Le lien avec la grande distribution, longtemps mis sous le boisseau par les pouvoirs publics  - "Dans tous les pays où on a libéralisé les grandes surfaces, il n'y a pas eu disparition du petit commerce", assurait le secrétaire d'Etat au Commerce Hervé Novelli, en 2009 -, saute aux yeux. Le commerce de centre-ville a diminué de 3,7% ces dernières années quand, dans le même temps, le parc de surfaces commerciales a doublé, essentiellement en périphérie. L’évolution de la nature du commerce spécialisé ces douze dernières apporte un autre éclairage. Alors que l’hôtellerie, l’alimentaire, la restauration, les équipements de la personne (magasins de vêtement), l’hygiène, beauté, santé (salons de coiffures, magasins de cosmétiques, pharmacies…) se maintiennent voire progressent, les équipements de la maison (ameublement, électroménager, bricolage) et les loisirs enregistrent une baisse importante… C’est-à-dire les secteurs trustés dans les périphéries par les géants Ikéa, Décathlon, Go Sport, Darty et autres Bricorama… Entre 2011 et 2013, la part des équipements de la maison est ainsi passée de 7 à 4% dans les centres des villes de 50.000 à 250.000 habitants. Dans le même temps, l’offre commerciale en centre-ville s’est de plus en plus concentrée entre les mains d’enseignes nationales dont la part est passée de 27,9% à 35,7%. "Les rues de Rouen ne comptaient que des artisans au 19e siècle, dans les années 1970, elles possédaient encore énormément d’indépendants, aujourd’hui, ce qui est remarquable, c’est la présence des enseignes", constate Pascal Madry.
Autre constat : les zones marchandes se rétractent et se concentrent de plus en plus autour des "rues numéro 1" où se presse aujourd’hui un tiers du commerce de centre-ville.

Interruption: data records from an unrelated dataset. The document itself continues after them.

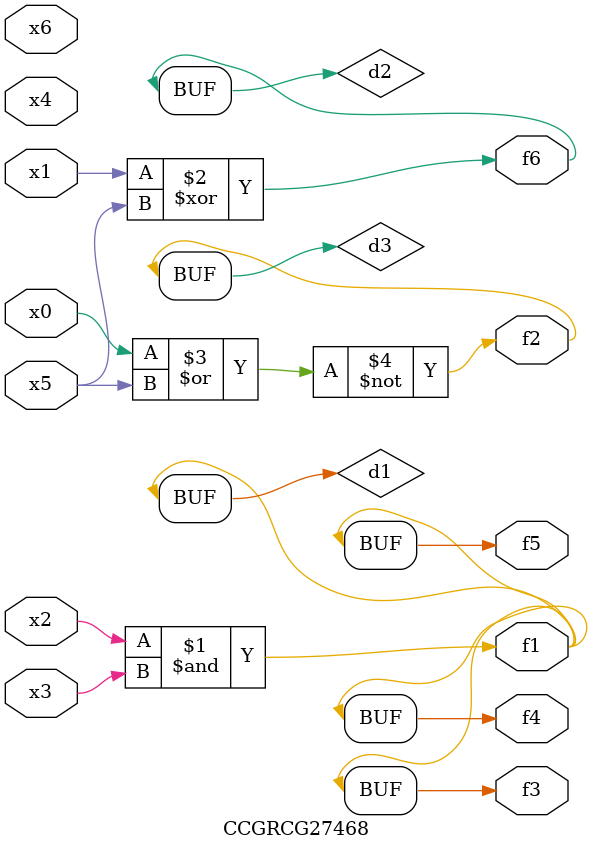
<source format=v>
module CCGRCG27468(
	input x0, x1, x2, x3, x4, x5, x6,
	output f1, f2, f3, f4, f5, f6
);

	wire d1, d2, d3;

	and (d1, x2, x3);
	xor (d2, x1, x5);
	nor (d3, x0, x5);
	assign f1 = d1;
	assign f2 = d3;
	assign f3 = d1;
	assign f4 = d1;
	assign f5 = d1;
	assign f6 = d2;
endmodule

</source>
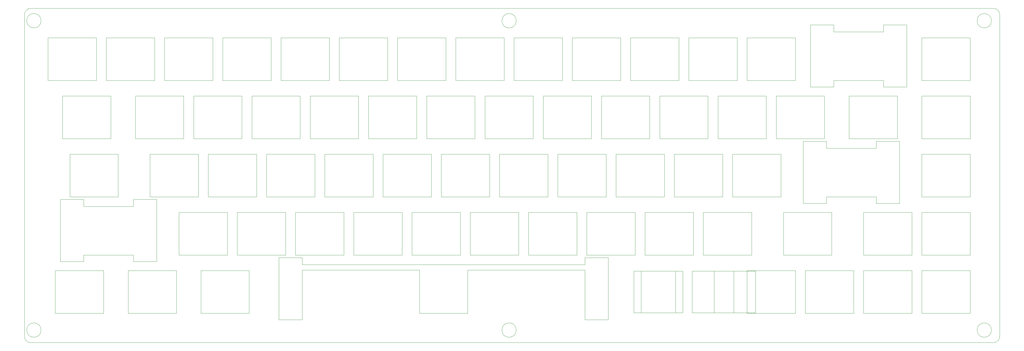
<source format=gbr>
G04 #@! TF.GenerationSoftware,KiCad,Pcbnew,(5.1.5)-3*
G04 #@! TF.CreationDate,2020-04-14T21:23:01-05:00*
G04 #@! TF.ProjectId,Without Led and Usb-c,57697468-6f75-4742-904c-656420616e64,rev?*
G04 #@! TF.SameCoordinates,Original*
G04 #@! TF.FileFunction,Other,User*
%FSLAX46Y46*%
G04 Gerber Fmt 4.6, Leading zero omitted, Abs format (unit mm)*
G04 Created by KiCad (PCBNEW (5.1.5)-3) date 2020-04-14 21:23:01*
%MOMM*%
%LPD*%
G04 APERTURE LIST*
%ADD10C,0.050000*%
%ADD11C,0.100000*%
G04 APERTURE END LIST*
D10*
X9820000Y-147280000D02*
X9819976Y-41880000D01*
X326720000Y-39879976D02*
G75*
G02X328720024Y-41880000I0J-2000024D01*
G01*
X328720000Y-147280000D02*
G75*
G02X326720000Y-149280000I-2000000J0D01*
G01*
X11820000Y-149280000D02*
G75*
G02X9820000Y-147280000I0J2000000D01*
G01*
X9819976Y-41880000D02*
G75*
G02X11820000Y-39879976I2000024J0D01*
G01*
X11820000Y-39879976D02*
X15820000Y-39880000D01*
X326720000Y-149280000D02*
X11820000Y-149280000D01*
X328720024Y-41880000D02*
X328720000Y-147280000D01*
X15820000Y-39880000D02*
X326720000Y-39879976D01*
D11*
X19881250Y-139675000D02*
X19881250Y-125675000D01*
X35681250Y-139675000D02*
X35681250Y-125675000D01*
X35681250Y-139675000D02*
X19881250Y-139675000D01*
X35681250Y-125675000D02*
X19881250Y-125675000D01*
X303250000Y-63475000D02*
X303250000Y-49475000D01*
X319050000Y-63475000D02*
X319050000Y-49475000D01*
X319050000Y-63475000D02*
X303250000Y-63475000D01*
X319050000Y-49475000D02*
X303250000Y-49475000D01*
X43693750Y-139675000D02*
X43693750Y-125675000D01*
X59493750Y-139675000D02*
X59493750Y-125675000D01*
X59493750Y-139675000D02*
X43693750Y-139675000D01*
X59493750Y-125675000D02*
X43693750Y-125675000D01*
D10*
X15242980Y-145186740D02*
G75*
G03X15242980Y-145186740I-2350000J0D01*
G01*
X170642720Y-43944880D02*
G75*
G03X170642720Y-43944880I-2350000J0D01*
G01*
X170637640Y-145186740D02*
G75*
G03X170637640Y-145186740I-2350000J0D01*
G01*
X326039920Y-145194360D02*
G75*
G03X326039920Y-145194360I-2350000J0D01*
G01*
X326037380Y-43937260D02*
G75*
G03X326037380Y-43937260I-2350000J0D01*
G01*
X15242980Y-43929640D02*
G75*
G03X15242980Y-43929640I-2350000J0D01*
G01*
D11*
X241750000Y-139475000D02*
X228150000Y-139475000D01*
X228150000Y-125875000D02*
X228150000Y-139475000D01*
X241750000Y-125875000D02*
X228150000Y-125875000D01*
X241750000Y-125875000D02*
X241750000Y-139475000D01*
X222700000Y-139475000D02*
X209100000Y-139475000D01*
X209100000Y-125875000D02*
X209100000Y-139475000D01*
X222700000Y-125875000D02*
X209100000Y-125875000D01*
X222700000Y-125875000D02*
X222700000Y-139475000D01*
X246100000Y-139675000D02*
X246100000Y-125675000D01*
X261900000Y-139675000D02*
X261900000Y-125675000D01*
X261900000Y-139675000D02*
X246100000Y-139675000D01*
X261900000Y-125675000D02*
X246100000Y-125675000D01*
X79412500Y-120625000D02*
X79412500Y-106625000D01*
X95212500Y-120625000D02*
X95212500Y-106625000D01*
X95212500Y-120625000D02*
X79412500Y-120625000D01*
X95212500Y-106625000D02*
X79412500Y-106625000D01*
X65125000Y-82525000D02*
X65125000Y-68525000D01*
X80925000Y-82525000D02*
X80925000Y-68525000D01*
X80925000Y-82525000D02*
X65125000Y-82525000D01*
X80925000Y-68525000D02*
X65125000Y-68525000D01*
X248893750Y-125875000D02*
X248893750Y-139475000D01*
X248893750Y-139475000D02*
X235293750Y-139475000D01*
X235293750Y-139475000D02*
X235293750Y-125875000D01*
X248893750Y-125875000D02*
X235293750Y-125875000D01*
X225081250Y-125875000D02*
X225081250Y-139475000D01*
X225081250Y-139475000D02*
X211481250Y-139475000D01*
X211481250Y-139475000D02*
X211481250Y-125875000D01*
X225081250Y-125875000D02*
X211481250Y-125875000D01*
X29178250Y-120625000D02*
X29178250Y-122769000D01*
X45434250Y-120625000D02*
X45434250Y-122769000D01*
X29178250Y-104735000D02*
X45434250Y-104735000D01*
X21558250Y-102449000D02*
X29178250Y-102449000D01*
X21558250Y-122769000D02*
X29178250Y-122769000D01*
X21558250Y-122769000D02*
X21558250Y-102449000D01*
X29178250Y-104735000D02*
X29178250Y-102449000D01*
X45434250Y-120625000D02*
X29178250Y-120625000D01*
X45434250Y-104735000D02*
X45434250Y-102449000D01*
X45434250Y-102449000D02*
X53054250Y-102449000D01*
X53054250Y-122769000D02*
X53054250Y-102449000D01*
X45434250Y-122769000D02*
X53054250Y-122769000D01*
X24643750Y-101575000D02*
X24643750Y-87575000D01*
X40443750Y-101575000D02*
X40443750Y-87575000D01*
X40443750Y-101575000D02*
X24643750Y-101575000D01*
X40443750Y-87575000D02*
X24643750Y-87575000D01*
X22262500Y-82525000D02*
X22262500Y-68525000D01*
X38062500Y-82525000D02*
X38062500Y-68525000D01*
X38062500Y-82525000D02*
X22262500Y-82525000D01*
X38062500Y-68525000D02*
X22262500Y-68525000D01*
X17500000Y-63475000D02*
X17500000Y-49475000D01*
X33300000Y-63475000D02*
X33300000Y-49475000D01*
X33300000Y-63475000D02*
X17500000Y-63475000D01*
X33300000Y-49475000D02*
X17500000Y-49475000D01*
X165137500Y-101575000D02*
X165137500Y-87575000D01*
X180937500Y-101575000D02*
X180937500Y-87575000D01*
X180937500Y-101575000D02*
X165137500Y-101575000D01*
X180937500Y-87575000D02*
X165137500Y-87575000D01*
X141325000Y-82525000D02*
X141325000Y-68525000D01*
X157125000Y-82525000D02*
X157125000Y-68525000D01*
X157125000Y-82525000D02*
X141325000Y-82525000D01*
X157125000Y-68525000D02*
X141325000Y-68525000D01*
X146087500Y-101575000D02*
X146087500Y-87575000D01*
X161887500Y-101575000D02*
X161887500Y-87575000D01*
X161887500Y-101575000D02*
X146087500Y-101575000D01*
X161887500Y-87575000D02*
X146087500Y-87575000D01*
X222287500Y-101575000D02*
X222287500Y-87575000D01*
X238087500Y-101575000D02*
X238087500Y-87575000D01*
X238087500Y-101575000D02*
X222287500Y-101575000D01*
X238087500Y-87575000D02*
X222287500Y-87575000D01*
X303250000Y-82525000D02*
X303250000Y-68525000D01*
X319050000Y-82525000D02*
X319050000Y-68525000D01*
X319050000Y-82525000D02*
X303250000Y-82525000D01*
X319050000Y-68525000D02*
X303250000Y-68525000D01*
X303250000Y-139675000D02*
X303250000Y-125675000D01*
X319050000Y-139675000D02*
X319050000Y-125675000D01*
X319050000Y-139675000D02*
X303250000Y-139675000D01*
X319050000Y-125675000D02*
X303250000Y-125675000D01*
X303250000Y-120625000D02*
X303250000Y-106625000D01*
X319050000Y-120625000D02*
X319050000Y-106625000D01*
X319050000Y-120625000D02*
X303250000Y-120625000D01*
X319050000Y-106625000D02*
X303250000Y-106625000D01*
X303250000Y-101575000D02*
X303250000Y-87575000D01*
X319050000Y-101575000D02*
X319050000Y-87575000D01*
X319050000Y-101575000D02*
X303250000Y-101575000D01*
X319050000Y-87575000D02*
X303250000Y-87575000D01*
X279437500Y-82525000D02*
X279437500Y-68525000D01*
X295237500Y-82525000D02*
X295237500Y-68525000D01*
X295237500Y-82525000D02*
X279437500Y-82525000D01*
X295237500Y-68525000D02*
X279437500Y-68525000D01*
X274447000Y-63475000D02*
X274447000Y-65619000D01*
X290703000Y-63475000D02*
X290703000Y-65619000D01*
X274447000Y-47585000D02*
X290703000Y-47585000D01*
X266827000Y-45299000D02*
X274447000Y-45299000D01*
X266827000Y-65619000D02*
X274447000Y-65619000D01*
X266827000Y-65619000D02*
X266827000Y-45299000D01*
X274447000Y-47585000D02*
X274447000Y-45299000D01*
X290703000Y-63475000D02*
X274447000Y-63475000D01*
X290703000Y-47585000D02*
X290703000Y-45299000D01*
X290703000Y-45299000D02*
X298323000Y-45299000D01*
X298323000Y-65619000D02*
X298323000Y-45299000D01*
X290703000Y-65619000D02*
X298323000Y-65619000D01*
X284200000Y-139675000D02*
X284200000Y-125675000D01*
X300000000Y-139675000D02*
X300000000Y-125675000D01*
X300000000Y-139675000D02*
X284200000Y-139675000D01*
X300000000Y-125675000D02*
X284200000Y-125675000D01*
X284200000Y-120625000D02*
X284200000Y-106625000D01*
X300000000Y-120625000D02*
X300000000Y-106625000D01*
X300000000Y-120625000D02*
X284200000Y-120625000D01*
X300000000Y-106625000D02*
X284200000Y-106625000D01*
X272065750Y-101575000D02*
X272065750Y-103719000D01*
X288321750Y-101575000D02*
X288321750Y-103719000D01*
X272065750Y-85685000D02*
X288321750Y-85685000D01*
X264445750Y-83399000D02*
X272065750Y-83399000D01*
X264445750Y-103719000D02*
X272065750Y-103719000D01*
X264445750Y-103719000D02*
X264445750Y-83399000D01*
X272065750Y-85685000D02*
X272065750Y-83399000D01*
X288321750Y-101575000D02*
X272065750Y-101575000D01*
X288321750Y-85685000D02*
X288321750Y-83399000D01*
X288321750Y-83399000D02*
X295941750Y-83399000D01*
X295941750Y-103719000D02*
X295941750Y-83399000D01*
X288321750Y-103719000D02*
X295941750Y-103719000D01*
X255625000Y-82525000D02*
X255625000Y-68525000D01*
X271425000Y-82525000D02*
X271425000Y-68525000D01*
X271425000Y-82525000D02*
X255625000Y-82525000D01*
X271425000Y-68525000D02*
X255625000Y-68525000D01*
X246100000Y-63475000D02*
X246100000Y-49475000D01*
X261900000Y-63475000D02*
X261900000Y-49475000D01*
X261900000Y-63475000D02*
X246100000Y-63475000D01*
X261900000Y-49475000D02*
X246100000Y-49475000D01*
X265150000Y-139675000D02*
X265150000Y-125675000D01*
X280950000Y-139675000D02*
X280950000Y-125675000D01*
X280950000Y-139675000D02*
X265150000Y-139675000D01*
X280950000Y-125675000D02*
X265150000Y-125675000D01*
X258006250Y-120625000D02*
X258006250Y-106625000D01*
X273806250Y-120625000D02*
X273806250Y-106625000D01*
X273806250Y-120625000D02*
X258006250Y-120625000D01*
X273806250Y-106625000D02*
X258006250Y-106625000D01*
X241337500Y-101575000D02*
X241337500Y-87575000D01*
X257137500Y-101575000D02*
X257137500Y-87575000D01*
X257137500Y-101575000D02*
X241337500Y-101575000D01*
X257137500Y-87575000D02*
X241337500Y-87575000D01*
X236575000Y-82525000D02*
X236575000Y-68525000D01*
X252375000Y-82525000D02*
X252375000Y-68525000D01*
X252375000Y-82525000D02*
X236575000Y-82525000D01*
X252375000Y-68525000D02*
X236575000Y-68525000D01*
X227050000Y-63475000D02*
X227050000Y-49475000D01*
X242850000Y-63475000D02*
X242850000Y-49475000D01*
X242850000Y-63475000D02*
X227050000Y-63475000D01*
X242850000Y-49475000D02*
X227050000Y-49475000D01*
X231812500Y-120625000D02*
X231812500Y-106625000D01*
X247612500Y-120625000D02*
X247612500Y-106625000D01*
X247612500Y-120625000D02*
X231812500Y-120625000D01*
X247612500Y-106625000D02*
X231812500Y-106625000D01*
X217525000Y-82525000D02*
X217525000Y-68525000D01*
X233325000Y-82525000D02*
X233325000Y-68525000D01*
X233325000Y-82525000D02*
X217525000Y-82525000D01*
X233325000Y-68525000D02*
X217525000Y-68525000D01*
X208000000Y-63475000D02*
X208000000Y-49475000D01*
X223800000Y-63475000D02*
X223800000Y-49475000D01*
X223800000Y-63475000D02*
X208000000Y-63475000D01*
X223800000Y-49475000D02*
X208000000Y-49475000D01*
X212762500Y-120625000D02*
X212762500Y-106625000D01*
X228562500Y-120625000D02*
X228562500Y-106625000D01*
X228562500Y-120625000D02*
X212762500Y-120625000D01*
X228562500Y-106625000D02*
X212762500Y-106625000D01*
X203237500Y-101575000D02*
X203237500Y-87575000D01*
X219037500Y-101575000D02*
X219037500Y-87575000D01*
X219037500Y-101575000D02*
X203237500Y-101575000D01*
X219037500Y-87575000D02*
X203237500Y-87575000D01*
X198475000Y-82525000D02*
X198475000Y-68525000D01*
X214275000Y-82525000D02*
X214275000Y-68525000D01*
X214275000Y-82525000D02*
X198475000Y-82525000D01*
X214275000Y-68525000D02*
X198475000Y-68525000D01*
X188950000Y-63475000D02*
X188950000Y-49475000D01*
X204750000Y-63475000D02*
X204750000Y-49475000D01*
X204750000Y-63475000D02*
X188950000Y-63475000D01*
X204750000Y-49475000D02*
X188950000Y-49475000D01*
X193712500Y-120625000D02*
X193712500Y-106625000D01*
X209512500Y-120625000D02*
X209512500Y-106625000D01*
X209512500Y-120625000D02*
X193712500Y-120625000D01*
X209512500Y-106625000D02*
X193712500Y-106625000D01*
X184187500Y-101575000D02*
X184187500Y-87575000D01*
X199987500Y-101575000D02*
X199987500Y-87575000D01*
X199987500Y-101575000D02*
X184187500Y-101575000D01*
X199987500Y-87575000D02*
X184187500Y-87575000D01*
X179425000Y-82525000D02*
X179425000Y-68525000D01*
X195225000Y-82525000D02*
X195225000Y-68525000D01*
X195225000Y-82525000D02*
X179425000Y-82525000D01*
X195225000Y-68525000D02*
X179425000Y-68525000D01*
X169900000Y-63475000D02*
X169900000Y-49475000D01*
X185700000Y-63475000D02*
X185700000Y-49475000D01*
X185700000Y-63475000D02*
X169900000Y-63475000D01*
X185700000Y-49475000D02*
X169900000Y-49475000D01*
X174662500Y-120625000D02*
X174662500Y-106625000D01*
X190462500Y-120625000D02*
X190462500Y-106625000D01*
X190462500Y-120625000D02*
X174662500Y-120625000D01*
X190462500Y-106625000D02*
X174662500Y-106625000D01*
X160375000Y-82525000D02*
X160375000Y-68525000D01*
X176175000Y-82525000D02*
X176175000Y-68525000D01*
X176175000Y-82525000D02*
X160375000Y-82525000D01*
X176175000Y-68525000D02*
X160375000Y-68525000D01*
X150850000Y-63475000D02*
X150850000Y-49475000D01*
X166650000Y-63475000D02*
X166650000Y-49475000D01*
X166650000Y-63475000D02*
X150850000Y-63475000D01*
X166650000Y-49475000D02*
X150850000Y-49475000D01*
X155612500Y-120625000D02*
X155612500Y-106625000D01*
X171412500Y-120625000D02*
X171412500Y-106625000D01*
X171412500Y-120625000D02*
X155612500Y-120625000D01*
X171412500Y-106625000D02*
X155612500Y-106625000D01*
X131800000Y-63475000D02*
X131800000Y-49475000D01*
X147600000Y-63475000D02*
X147600000Y-49475000D01*
X147600000Y-63475000D02*
X131800000Y-63475000D01*
X147600000Y-49475000D02*
X131800000Y-49475000D01*
X193071750Y-125563000D02*
X193071750Y-141819000D01*
X193071750Y-123785000D02*
X193071750Y-121499000D01*
X200691750Y-141819000D02*
X200691750Y-121499000D01*
X200691750Y-121499000D02*
X193071750Y-121499000D01*
X200691750Y-141819000D02*
X193071750Y-141819000D01*
X193071750Y-125563000D02*
X154743750Y-125563000D01*
X154743750Y-139675000D02*
X154743750Y-125563000D01*
X138943750Y-139675000D02*
X138943750Y-125563000D01*
X138943750Y-139675000D02*
X154743750Y-139675000D01*
X100615750Y-125563000D02*
X100615750Y-141819000D01*
X100615750Y-123785000D02*
X193071750Y-123785000D01*
X100615750Y-125563000D02*
X138943750Y-125563000D01*
X92995750Y-141819000D02*
X100615750Y-141819000D01*
X92995750Y-141819000D02*
X92995750Y-121499000D01*
X100615750Y-123785000D02*
X100615750Y-121499000D01*
X92995750Y-121499000D02*
X100615750Y-121499000D01*
X136562500Y-120625000D02*
X136562500Y-106625000D01*
X152362500Y-120625000D02*
X152362500Y-106625000D01*
X152362500Y-120625000D02*
X136562500Y-120625000D01*
X152362500Y-106625000D02*
X136562500Y-106625000D01*
X127037500Y-101575000D02*
X127037500Y-87575000D01*
X142837500Y-101575000D02*
X142837500Y-87575000D01*
X142837500Y-101575000D02*
X127037500Y-101575000D01*
X142837500Y-87575000D02*
X127037500Y-87575000D01*
X122275000Y-82525000D02*
X122275000Y-68525000D01*
X138075000Y-82525000D02*
X138075000Y-68525000D01*
X138075000Y-82525000D02*
X122275000Y-82525000D01*
X138075000Y-68525000D02*
X122275000Y-68525000D01*
X112750000Y-63475000D02*
X112750000Y-49475000D01*
X128550000Y-63475000D02*
X128550000Y-49475000D01*
X128550000Y-63475000D02*
X112750000Y-63475000D01*
X128550000Y-49475000D02*
X112750000Y-49475000D01*
X117512500Y-120625000D02*
X117512500Y-106625000D01*
X133312500Y-120625000D02*
X133312500Y-106625000D01*
X133312500Y-120625000D02*
X117512500Y-120625000D01*
X133312500Y-106625000D02*
X117512500Y-106625000D01*
X107987500Y-101575000D02*
X107987500Y-87575000D01*
X123787500Y-101575000D02*
X123787500Y-87575000D01*
X123787500Y-101575000D02*
X107987500Y-101575000D01*
X123787500Y-87575000D02*
X107987500Y-87575000D01*
X103225000Y-82525000D02*
X103225000Y-68525000D01*
X119025000Y-82525000D02*
X119025000Y-68525000D01*
X119025000Y-82525000D02*
X103225000Y-82525000D01*
X119025000Y-68525000D02*
X103225000Y-68525000D01*
X93700000Y-63475000D02*
X93700000Y-49475000D01*
X109500000Y-63475000D02*
X109500000Y-49475000D01*
X109500000Y-63475000D02*
X93700000Y-63475000D01*
X109500000Y-49475000D02*
X93700000Y-49475000D01*
X98462500Y-120625000D02*
X98462500Y-106625000D01*
X114262500Y-120625000D02*
X114262500Y-106625000D01*
X114262500Y-120625000D02*
X98462500Y-120625000D01*
X114262500Y-106625000D02*
X98462500Y-106625000D01*
X88937500Y-101575000D02*
X88937500Y-87575000D01*
X104737500Y-101575000D02*
X104737500Y-87575000D01*
X104737500Y-101575000D02*
X88937500Y-101575000D01*
X104737500Y-87575000D02*
X88937500Y-87575000D01*
X84175000Y-82525000D02*
X84175000Y-68525000D01*
X99975000Y-82525000D02*
X99975000Y-68525000D01*
X99975000Y-82525000D02*
X84175000Y-82525000D01*
X99975000Y-68525000D02*
X84175000Y-68525000D01*
X74650000Y-63475000D02*
X74650000Y-49475000D01*
X90450000Y-63475000D02*
X90450000Y-49475000D01*
X90450000Y-63475000D02*
X74650000Y-63475000D01*
X90450000Y-49475000D02*
X74650000Y-49475000D01*
X67506250Y-139675000D02*
X67506250Y-125675000D01*
X83306250Y-139675000D02*
X83306250Y-125675000D01*
X83306250Y-139675000D02*
X67506250Y-139675000D01*
X83306250Y-125675000D02*
X67506250Y-125675000D01*
X69887500Y-101575000D02*
X69887500Y-87575000D01*
X85687500Y-101575000D02*
X85687500Y-87575000D01*
X85687500Y-101575000D02*
X69887500Y-101575000D01*
X85687500Y-87575000D02*
X69887500Y-87575000D01*
X55600000Y-63475000D02*
X55600000Y-49475000D01*
X71400000Y-63475000D02*
X71400000Y-49475000D01*
X71400000Y-63475000D02*
X55600000Y-63475000D01*
X71400000Y-49475000D02*
X55600000Y-49475000D01*
X60362500Y-120625000D02*
X60362500Y-106625000D01*
X76162500Y-120625000D02*
X76162500Y-106625000D01*
X76162500Y-120625000D02*
X60362500Y-120625000D01*
X76162500Y-106625000D02*
X60362500Y-106625000D01*
X50837500Y-101575000D02*
X50837500Y-87575000D01*
X66637500Y-101575000D02*
X66637500Y-87575000D01*
X66637500Y-101575000D02*
X50837500Y-101575000D01*
X66637500Y-87575000D02*
X50837500Y-87575000D01*
X46075000Y-82525000D02*
X46075000Y-68525000D01*
X61875000Y-82525000D02*
X61875000Y-68525000D01*
X61875000Y-82525000D02*
X46075000Y-82525000D01*
X61875000Y-68525000D02*
X46075000Y-68525000D01*
X36550000Y-63475000D02*
X36550000Y-49475000D01*
X52350000Y-63475000D02*
X52350000Y-49475000D01*
X52350000Y-63475000D02*
X36550000Y-63475000D01*
X52350000Y-49475000D02*
X36550000Y-49475000D01*
M02*

</source>
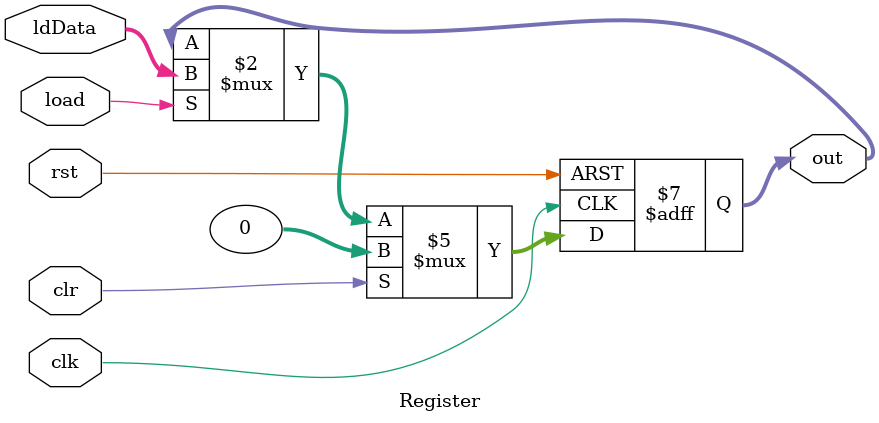
<source format=v>
module Register(load, ldData, clr, clk, rst, out);
    parameter N = 32;

    input load, clr, clk, rst;
    input [N-1:0] ldData;
    output [N-1:0] out;
    reg [N-1:0] out;

    always @(posedge clk or posedge rst) begin
        if (rst)
            out <= {N{1'b0}};
		else if (clr)
            out <= {N{1'b0}};
        else if (load)
            out <= ldData;
    end
endmodule

</source>
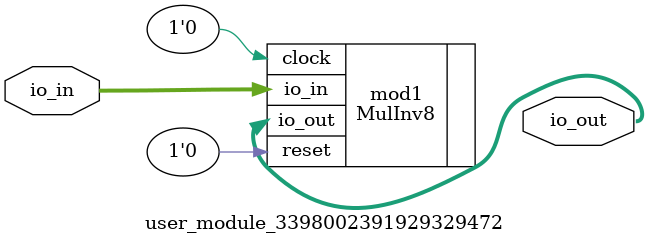
<source format=v>

`default_nettype none


module user_module_3398002391929329472 (
  input [7:0] io_in,
  output [7:0] io_out
);

  MulInv8 mod1(.clock(1'b0), .reset(1'b0), .io_in(io_in), .io_out(io_out));

endmodule

</source>
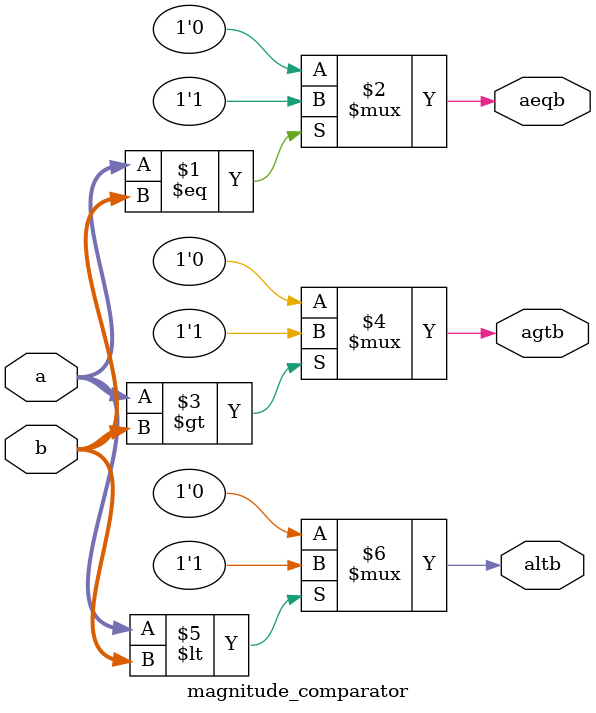
<source format=v>
module magnitude_comparator (
	// Inputs
	input [3:0] a , b ,
	// Outputs
	output aeqb , agtb , altb
);
	assign aeqb = ( a == b ) ? 1'b1 : 1'b0 ;
	assign agtb = ( a > b ) ? 1'b1 : 1'b0 ;
	assign altb = ( a < b ) ? 1'b1 : 1'b0 ;
endmodule
</source>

Le même phénomène se produit en périphérie avec une concentration de "type faubourien" marquée par la présence de commerces de proximité et de services.
Or, mauvaise nouvelle pour le commerce de centre-ville, la réforme de l’urbanisme commercial vient d’être retirée du projet de loi Alur. En revanche, Procos se réjouit du projet de loi de Sylvia Pinel sur l'artisanat, le commerce et les TPE, présenté en Conseil des ministres le 21 août.  Attendu à l'Assemblée début 2014, il vise notamment à mieux encadrer les loyers commerciaux qui ne baissent pas en centre-ville, malgré une baisse de fréquentation. "Depuis deux ou trois ans, le seul mot d'ordre [des commerçants] est : je suis opportuniste, je prends les loyers bas", explique Michel Pazoumian, le directeur général de Procos. Or "le premier facteur qui enclenche le départ des commerçants, c'est le coût des loyers", renchérit Pascal Madry.